Data entries
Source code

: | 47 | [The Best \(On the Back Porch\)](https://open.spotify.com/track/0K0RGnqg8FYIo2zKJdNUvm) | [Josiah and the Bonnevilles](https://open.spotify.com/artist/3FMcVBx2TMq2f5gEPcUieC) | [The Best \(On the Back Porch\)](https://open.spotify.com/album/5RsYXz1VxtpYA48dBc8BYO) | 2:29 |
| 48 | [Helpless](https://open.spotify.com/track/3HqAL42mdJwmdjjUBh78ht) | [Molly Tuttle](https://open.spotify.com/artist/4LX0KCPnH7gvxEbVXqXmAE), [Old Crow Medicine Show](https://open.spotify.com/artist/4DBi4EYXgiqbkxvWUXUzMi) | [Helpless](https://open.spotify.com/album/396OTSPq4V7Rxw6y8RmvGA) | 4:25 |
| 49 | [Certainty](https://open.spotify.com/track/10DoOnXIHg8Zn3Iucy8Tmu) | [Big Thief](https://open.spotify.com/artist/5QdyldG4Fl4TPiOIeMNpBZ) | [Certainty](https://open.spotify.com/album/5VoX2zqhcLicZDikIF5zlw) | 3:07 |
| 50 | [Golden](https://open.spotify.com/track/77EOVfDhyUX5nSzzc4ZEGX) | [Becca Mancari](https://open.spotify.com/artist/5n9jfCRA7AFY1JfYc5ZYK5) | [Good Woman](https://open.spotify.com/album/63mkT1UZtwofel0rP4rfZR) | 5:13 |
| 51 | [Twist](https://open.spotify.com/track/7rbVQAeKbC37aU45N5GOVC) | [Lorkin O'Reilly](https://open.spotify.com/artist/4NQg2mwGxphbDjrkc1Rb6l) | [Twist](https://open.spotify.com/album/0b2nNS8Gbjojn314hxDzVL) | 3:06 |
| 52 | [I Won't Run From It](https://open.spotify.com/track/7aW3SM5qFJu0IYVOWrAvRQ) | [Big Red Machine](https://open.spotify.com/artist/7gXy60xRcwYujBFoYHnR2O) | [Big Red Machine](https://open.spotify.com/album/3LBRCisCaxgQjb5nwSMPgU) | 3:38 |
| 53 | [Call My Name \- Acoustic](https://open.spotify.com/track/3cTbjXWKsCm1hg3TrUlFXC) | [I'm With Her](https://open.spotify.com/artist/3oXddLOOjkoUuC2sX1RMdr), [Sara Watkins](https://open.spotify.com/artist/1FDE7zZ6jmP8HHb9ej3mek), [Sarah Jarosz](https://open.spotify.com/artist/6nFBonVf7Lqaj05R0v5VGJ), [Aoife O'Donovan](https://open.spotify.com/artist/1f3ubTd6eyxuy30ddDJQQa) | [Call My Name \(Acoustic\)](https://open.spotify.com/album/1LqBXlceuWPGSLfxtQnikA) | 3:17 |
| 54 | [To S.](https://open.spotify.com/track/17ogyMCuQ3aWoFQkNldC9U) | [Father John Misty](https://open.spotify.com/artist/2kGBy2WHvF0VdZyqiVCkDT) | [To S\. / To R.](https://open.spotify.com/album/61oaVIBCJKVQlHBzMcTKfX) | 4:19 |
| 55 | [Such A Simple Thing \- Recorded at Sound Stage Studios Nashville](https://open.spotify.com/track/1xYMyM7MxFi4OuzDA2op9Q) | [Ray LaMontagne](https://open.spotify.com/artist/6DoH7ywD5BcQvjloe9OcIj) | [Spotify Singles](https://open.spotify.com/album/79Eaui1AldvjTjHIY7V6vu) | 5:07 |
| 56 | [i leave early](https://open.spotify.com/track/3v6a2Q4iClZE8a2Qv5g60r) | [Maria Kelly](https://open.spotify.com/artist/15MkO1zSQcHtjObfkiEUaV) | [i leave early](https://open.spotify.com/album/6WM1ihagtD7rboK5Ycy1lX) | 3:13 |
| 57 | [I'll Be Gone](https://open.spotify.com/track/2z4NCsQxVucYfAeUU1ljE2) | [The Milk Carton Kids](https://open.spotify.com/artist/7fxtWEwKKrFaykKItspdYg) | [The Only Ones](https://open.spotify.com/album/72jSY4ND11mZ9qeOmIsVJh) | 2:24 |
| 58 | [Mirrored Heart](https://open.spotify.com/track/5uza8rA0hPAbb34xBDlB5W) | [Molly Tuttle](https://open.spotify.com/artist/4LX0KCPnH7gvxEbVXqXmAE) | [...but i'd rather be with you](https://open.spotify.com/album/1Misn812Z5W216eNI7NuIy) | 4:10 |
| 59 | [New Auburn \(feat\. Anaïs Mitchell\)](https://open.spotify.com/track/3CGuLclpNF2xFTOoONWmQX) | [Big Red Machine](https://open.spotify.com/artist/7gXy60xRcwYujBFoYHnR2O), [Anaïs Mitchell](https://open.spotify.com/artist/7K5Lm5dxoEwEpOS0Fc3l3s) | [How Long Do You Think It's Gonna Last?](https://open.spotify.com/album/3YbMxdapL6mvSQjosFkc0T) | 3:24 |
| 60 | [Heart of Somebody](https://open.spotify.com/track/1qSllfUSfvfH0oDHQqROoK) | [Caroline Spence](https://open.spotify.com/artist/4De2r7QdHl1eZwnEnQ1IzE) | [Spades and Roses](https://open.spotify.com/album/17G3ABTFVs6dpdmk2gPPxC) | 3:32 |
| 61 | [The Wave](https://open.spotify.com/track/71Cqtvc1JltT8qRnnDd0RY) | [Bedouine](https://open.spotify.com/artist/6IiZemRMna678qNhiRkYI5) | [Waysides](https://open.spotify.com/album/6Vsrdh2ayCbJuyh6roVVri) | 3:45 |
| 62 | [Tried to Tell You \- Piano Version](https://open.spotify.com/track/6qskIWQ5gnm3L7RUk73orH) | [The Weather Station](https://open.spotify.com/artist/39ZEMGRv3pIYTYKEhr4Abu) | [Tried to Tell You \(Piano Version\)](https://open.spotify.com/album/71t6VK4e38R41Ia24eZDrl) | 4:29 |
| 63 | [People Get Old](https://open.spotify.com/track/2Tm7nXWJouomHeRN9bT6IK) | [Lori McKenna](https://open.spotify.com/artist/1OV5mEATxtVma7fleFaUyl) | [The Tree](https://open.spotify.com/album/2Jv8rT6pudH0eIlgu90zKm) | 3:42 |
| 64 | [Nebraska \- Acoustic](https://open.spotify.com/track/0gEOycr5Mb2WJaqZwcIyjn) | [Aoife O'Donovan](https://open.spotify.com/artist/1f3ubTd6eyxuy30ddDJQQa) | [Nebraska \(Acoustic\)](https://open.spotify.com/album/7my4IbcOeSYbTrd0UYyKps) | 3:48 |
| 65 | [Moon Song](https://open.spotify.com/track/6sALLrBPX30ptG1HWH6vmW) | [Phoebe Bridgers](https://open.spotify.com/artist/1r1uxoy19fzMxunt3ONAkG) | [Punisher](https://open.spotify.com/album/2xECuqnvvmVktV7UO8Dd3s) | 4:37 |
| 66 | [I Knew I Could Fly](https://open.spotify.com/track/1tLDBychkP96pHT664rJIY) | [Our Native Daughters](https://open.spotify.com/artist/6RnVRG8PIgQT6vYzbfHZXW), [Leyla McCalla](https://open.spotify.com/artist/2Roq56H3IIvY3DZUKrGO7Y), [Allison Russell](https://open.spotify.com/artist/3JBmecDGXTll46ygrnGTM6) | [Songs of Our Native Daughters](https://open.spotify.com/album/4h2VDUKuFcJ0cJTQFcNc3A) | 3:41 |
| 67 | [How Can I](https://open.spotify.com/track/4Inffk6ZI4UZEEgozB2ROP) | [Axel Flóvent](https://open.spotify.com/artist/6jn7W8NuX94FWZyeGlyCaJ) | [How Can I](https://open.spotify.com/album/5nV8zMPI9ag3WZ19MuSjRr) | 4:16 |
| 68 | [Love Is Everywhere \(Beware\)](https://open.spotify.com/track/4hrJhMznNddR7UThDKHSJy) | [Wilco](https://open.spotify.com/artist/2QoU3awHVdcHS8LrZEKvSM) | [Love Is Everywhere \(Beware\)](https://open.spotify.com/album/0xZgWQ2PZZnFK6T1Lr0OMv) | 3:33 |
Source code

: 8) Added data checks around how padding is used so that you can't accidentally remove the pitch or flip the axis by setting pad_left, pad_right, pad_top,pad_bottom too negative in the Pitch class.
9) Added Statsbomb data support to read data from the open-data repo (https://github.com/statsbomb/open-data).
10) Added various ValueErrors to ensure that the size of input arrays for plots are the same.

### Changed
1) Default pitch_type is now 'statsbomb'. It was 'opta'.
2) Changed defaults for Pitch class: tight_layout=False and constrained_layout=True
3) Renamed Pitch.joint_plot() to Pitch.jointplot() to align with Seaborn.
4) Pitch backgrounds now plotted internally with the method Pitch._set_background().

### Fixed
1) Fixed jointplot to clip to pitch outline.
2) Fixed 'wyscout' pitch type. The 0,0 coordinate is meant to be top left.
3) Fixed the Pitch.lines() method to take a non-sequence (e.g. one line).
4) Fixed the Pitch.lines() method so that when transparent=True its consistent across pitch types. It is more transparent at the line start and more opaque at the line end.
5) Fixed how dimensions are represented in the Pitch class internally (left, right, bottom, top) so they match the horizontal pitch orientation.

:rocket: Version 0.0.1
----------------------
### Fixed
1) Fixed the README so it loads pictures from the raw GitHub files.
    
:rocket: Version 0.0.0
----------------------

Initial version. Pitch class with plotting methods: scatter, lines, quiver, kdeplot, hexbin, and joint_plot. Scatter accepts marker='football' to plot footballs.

> [WORK INSTRUCTIONS]:
Return each line among the entries that holds the word "lines".

> [SOLUTION FOR THIS EXERCISE]:
3) Fixed the Pitch.lines() method to take a non-sequence (e.g. one line).
4) Fixed the Pitch.lines() method so that when transparent=True its consistent across pitch types. It is more transparent at the line start and more opaque at the line end.
Initial version. Pitch class with plotting methods: scatter, lines, quiver, kdeplot, hexbin, and joint_plot. Scatter accepts marker='football' to plot footballs.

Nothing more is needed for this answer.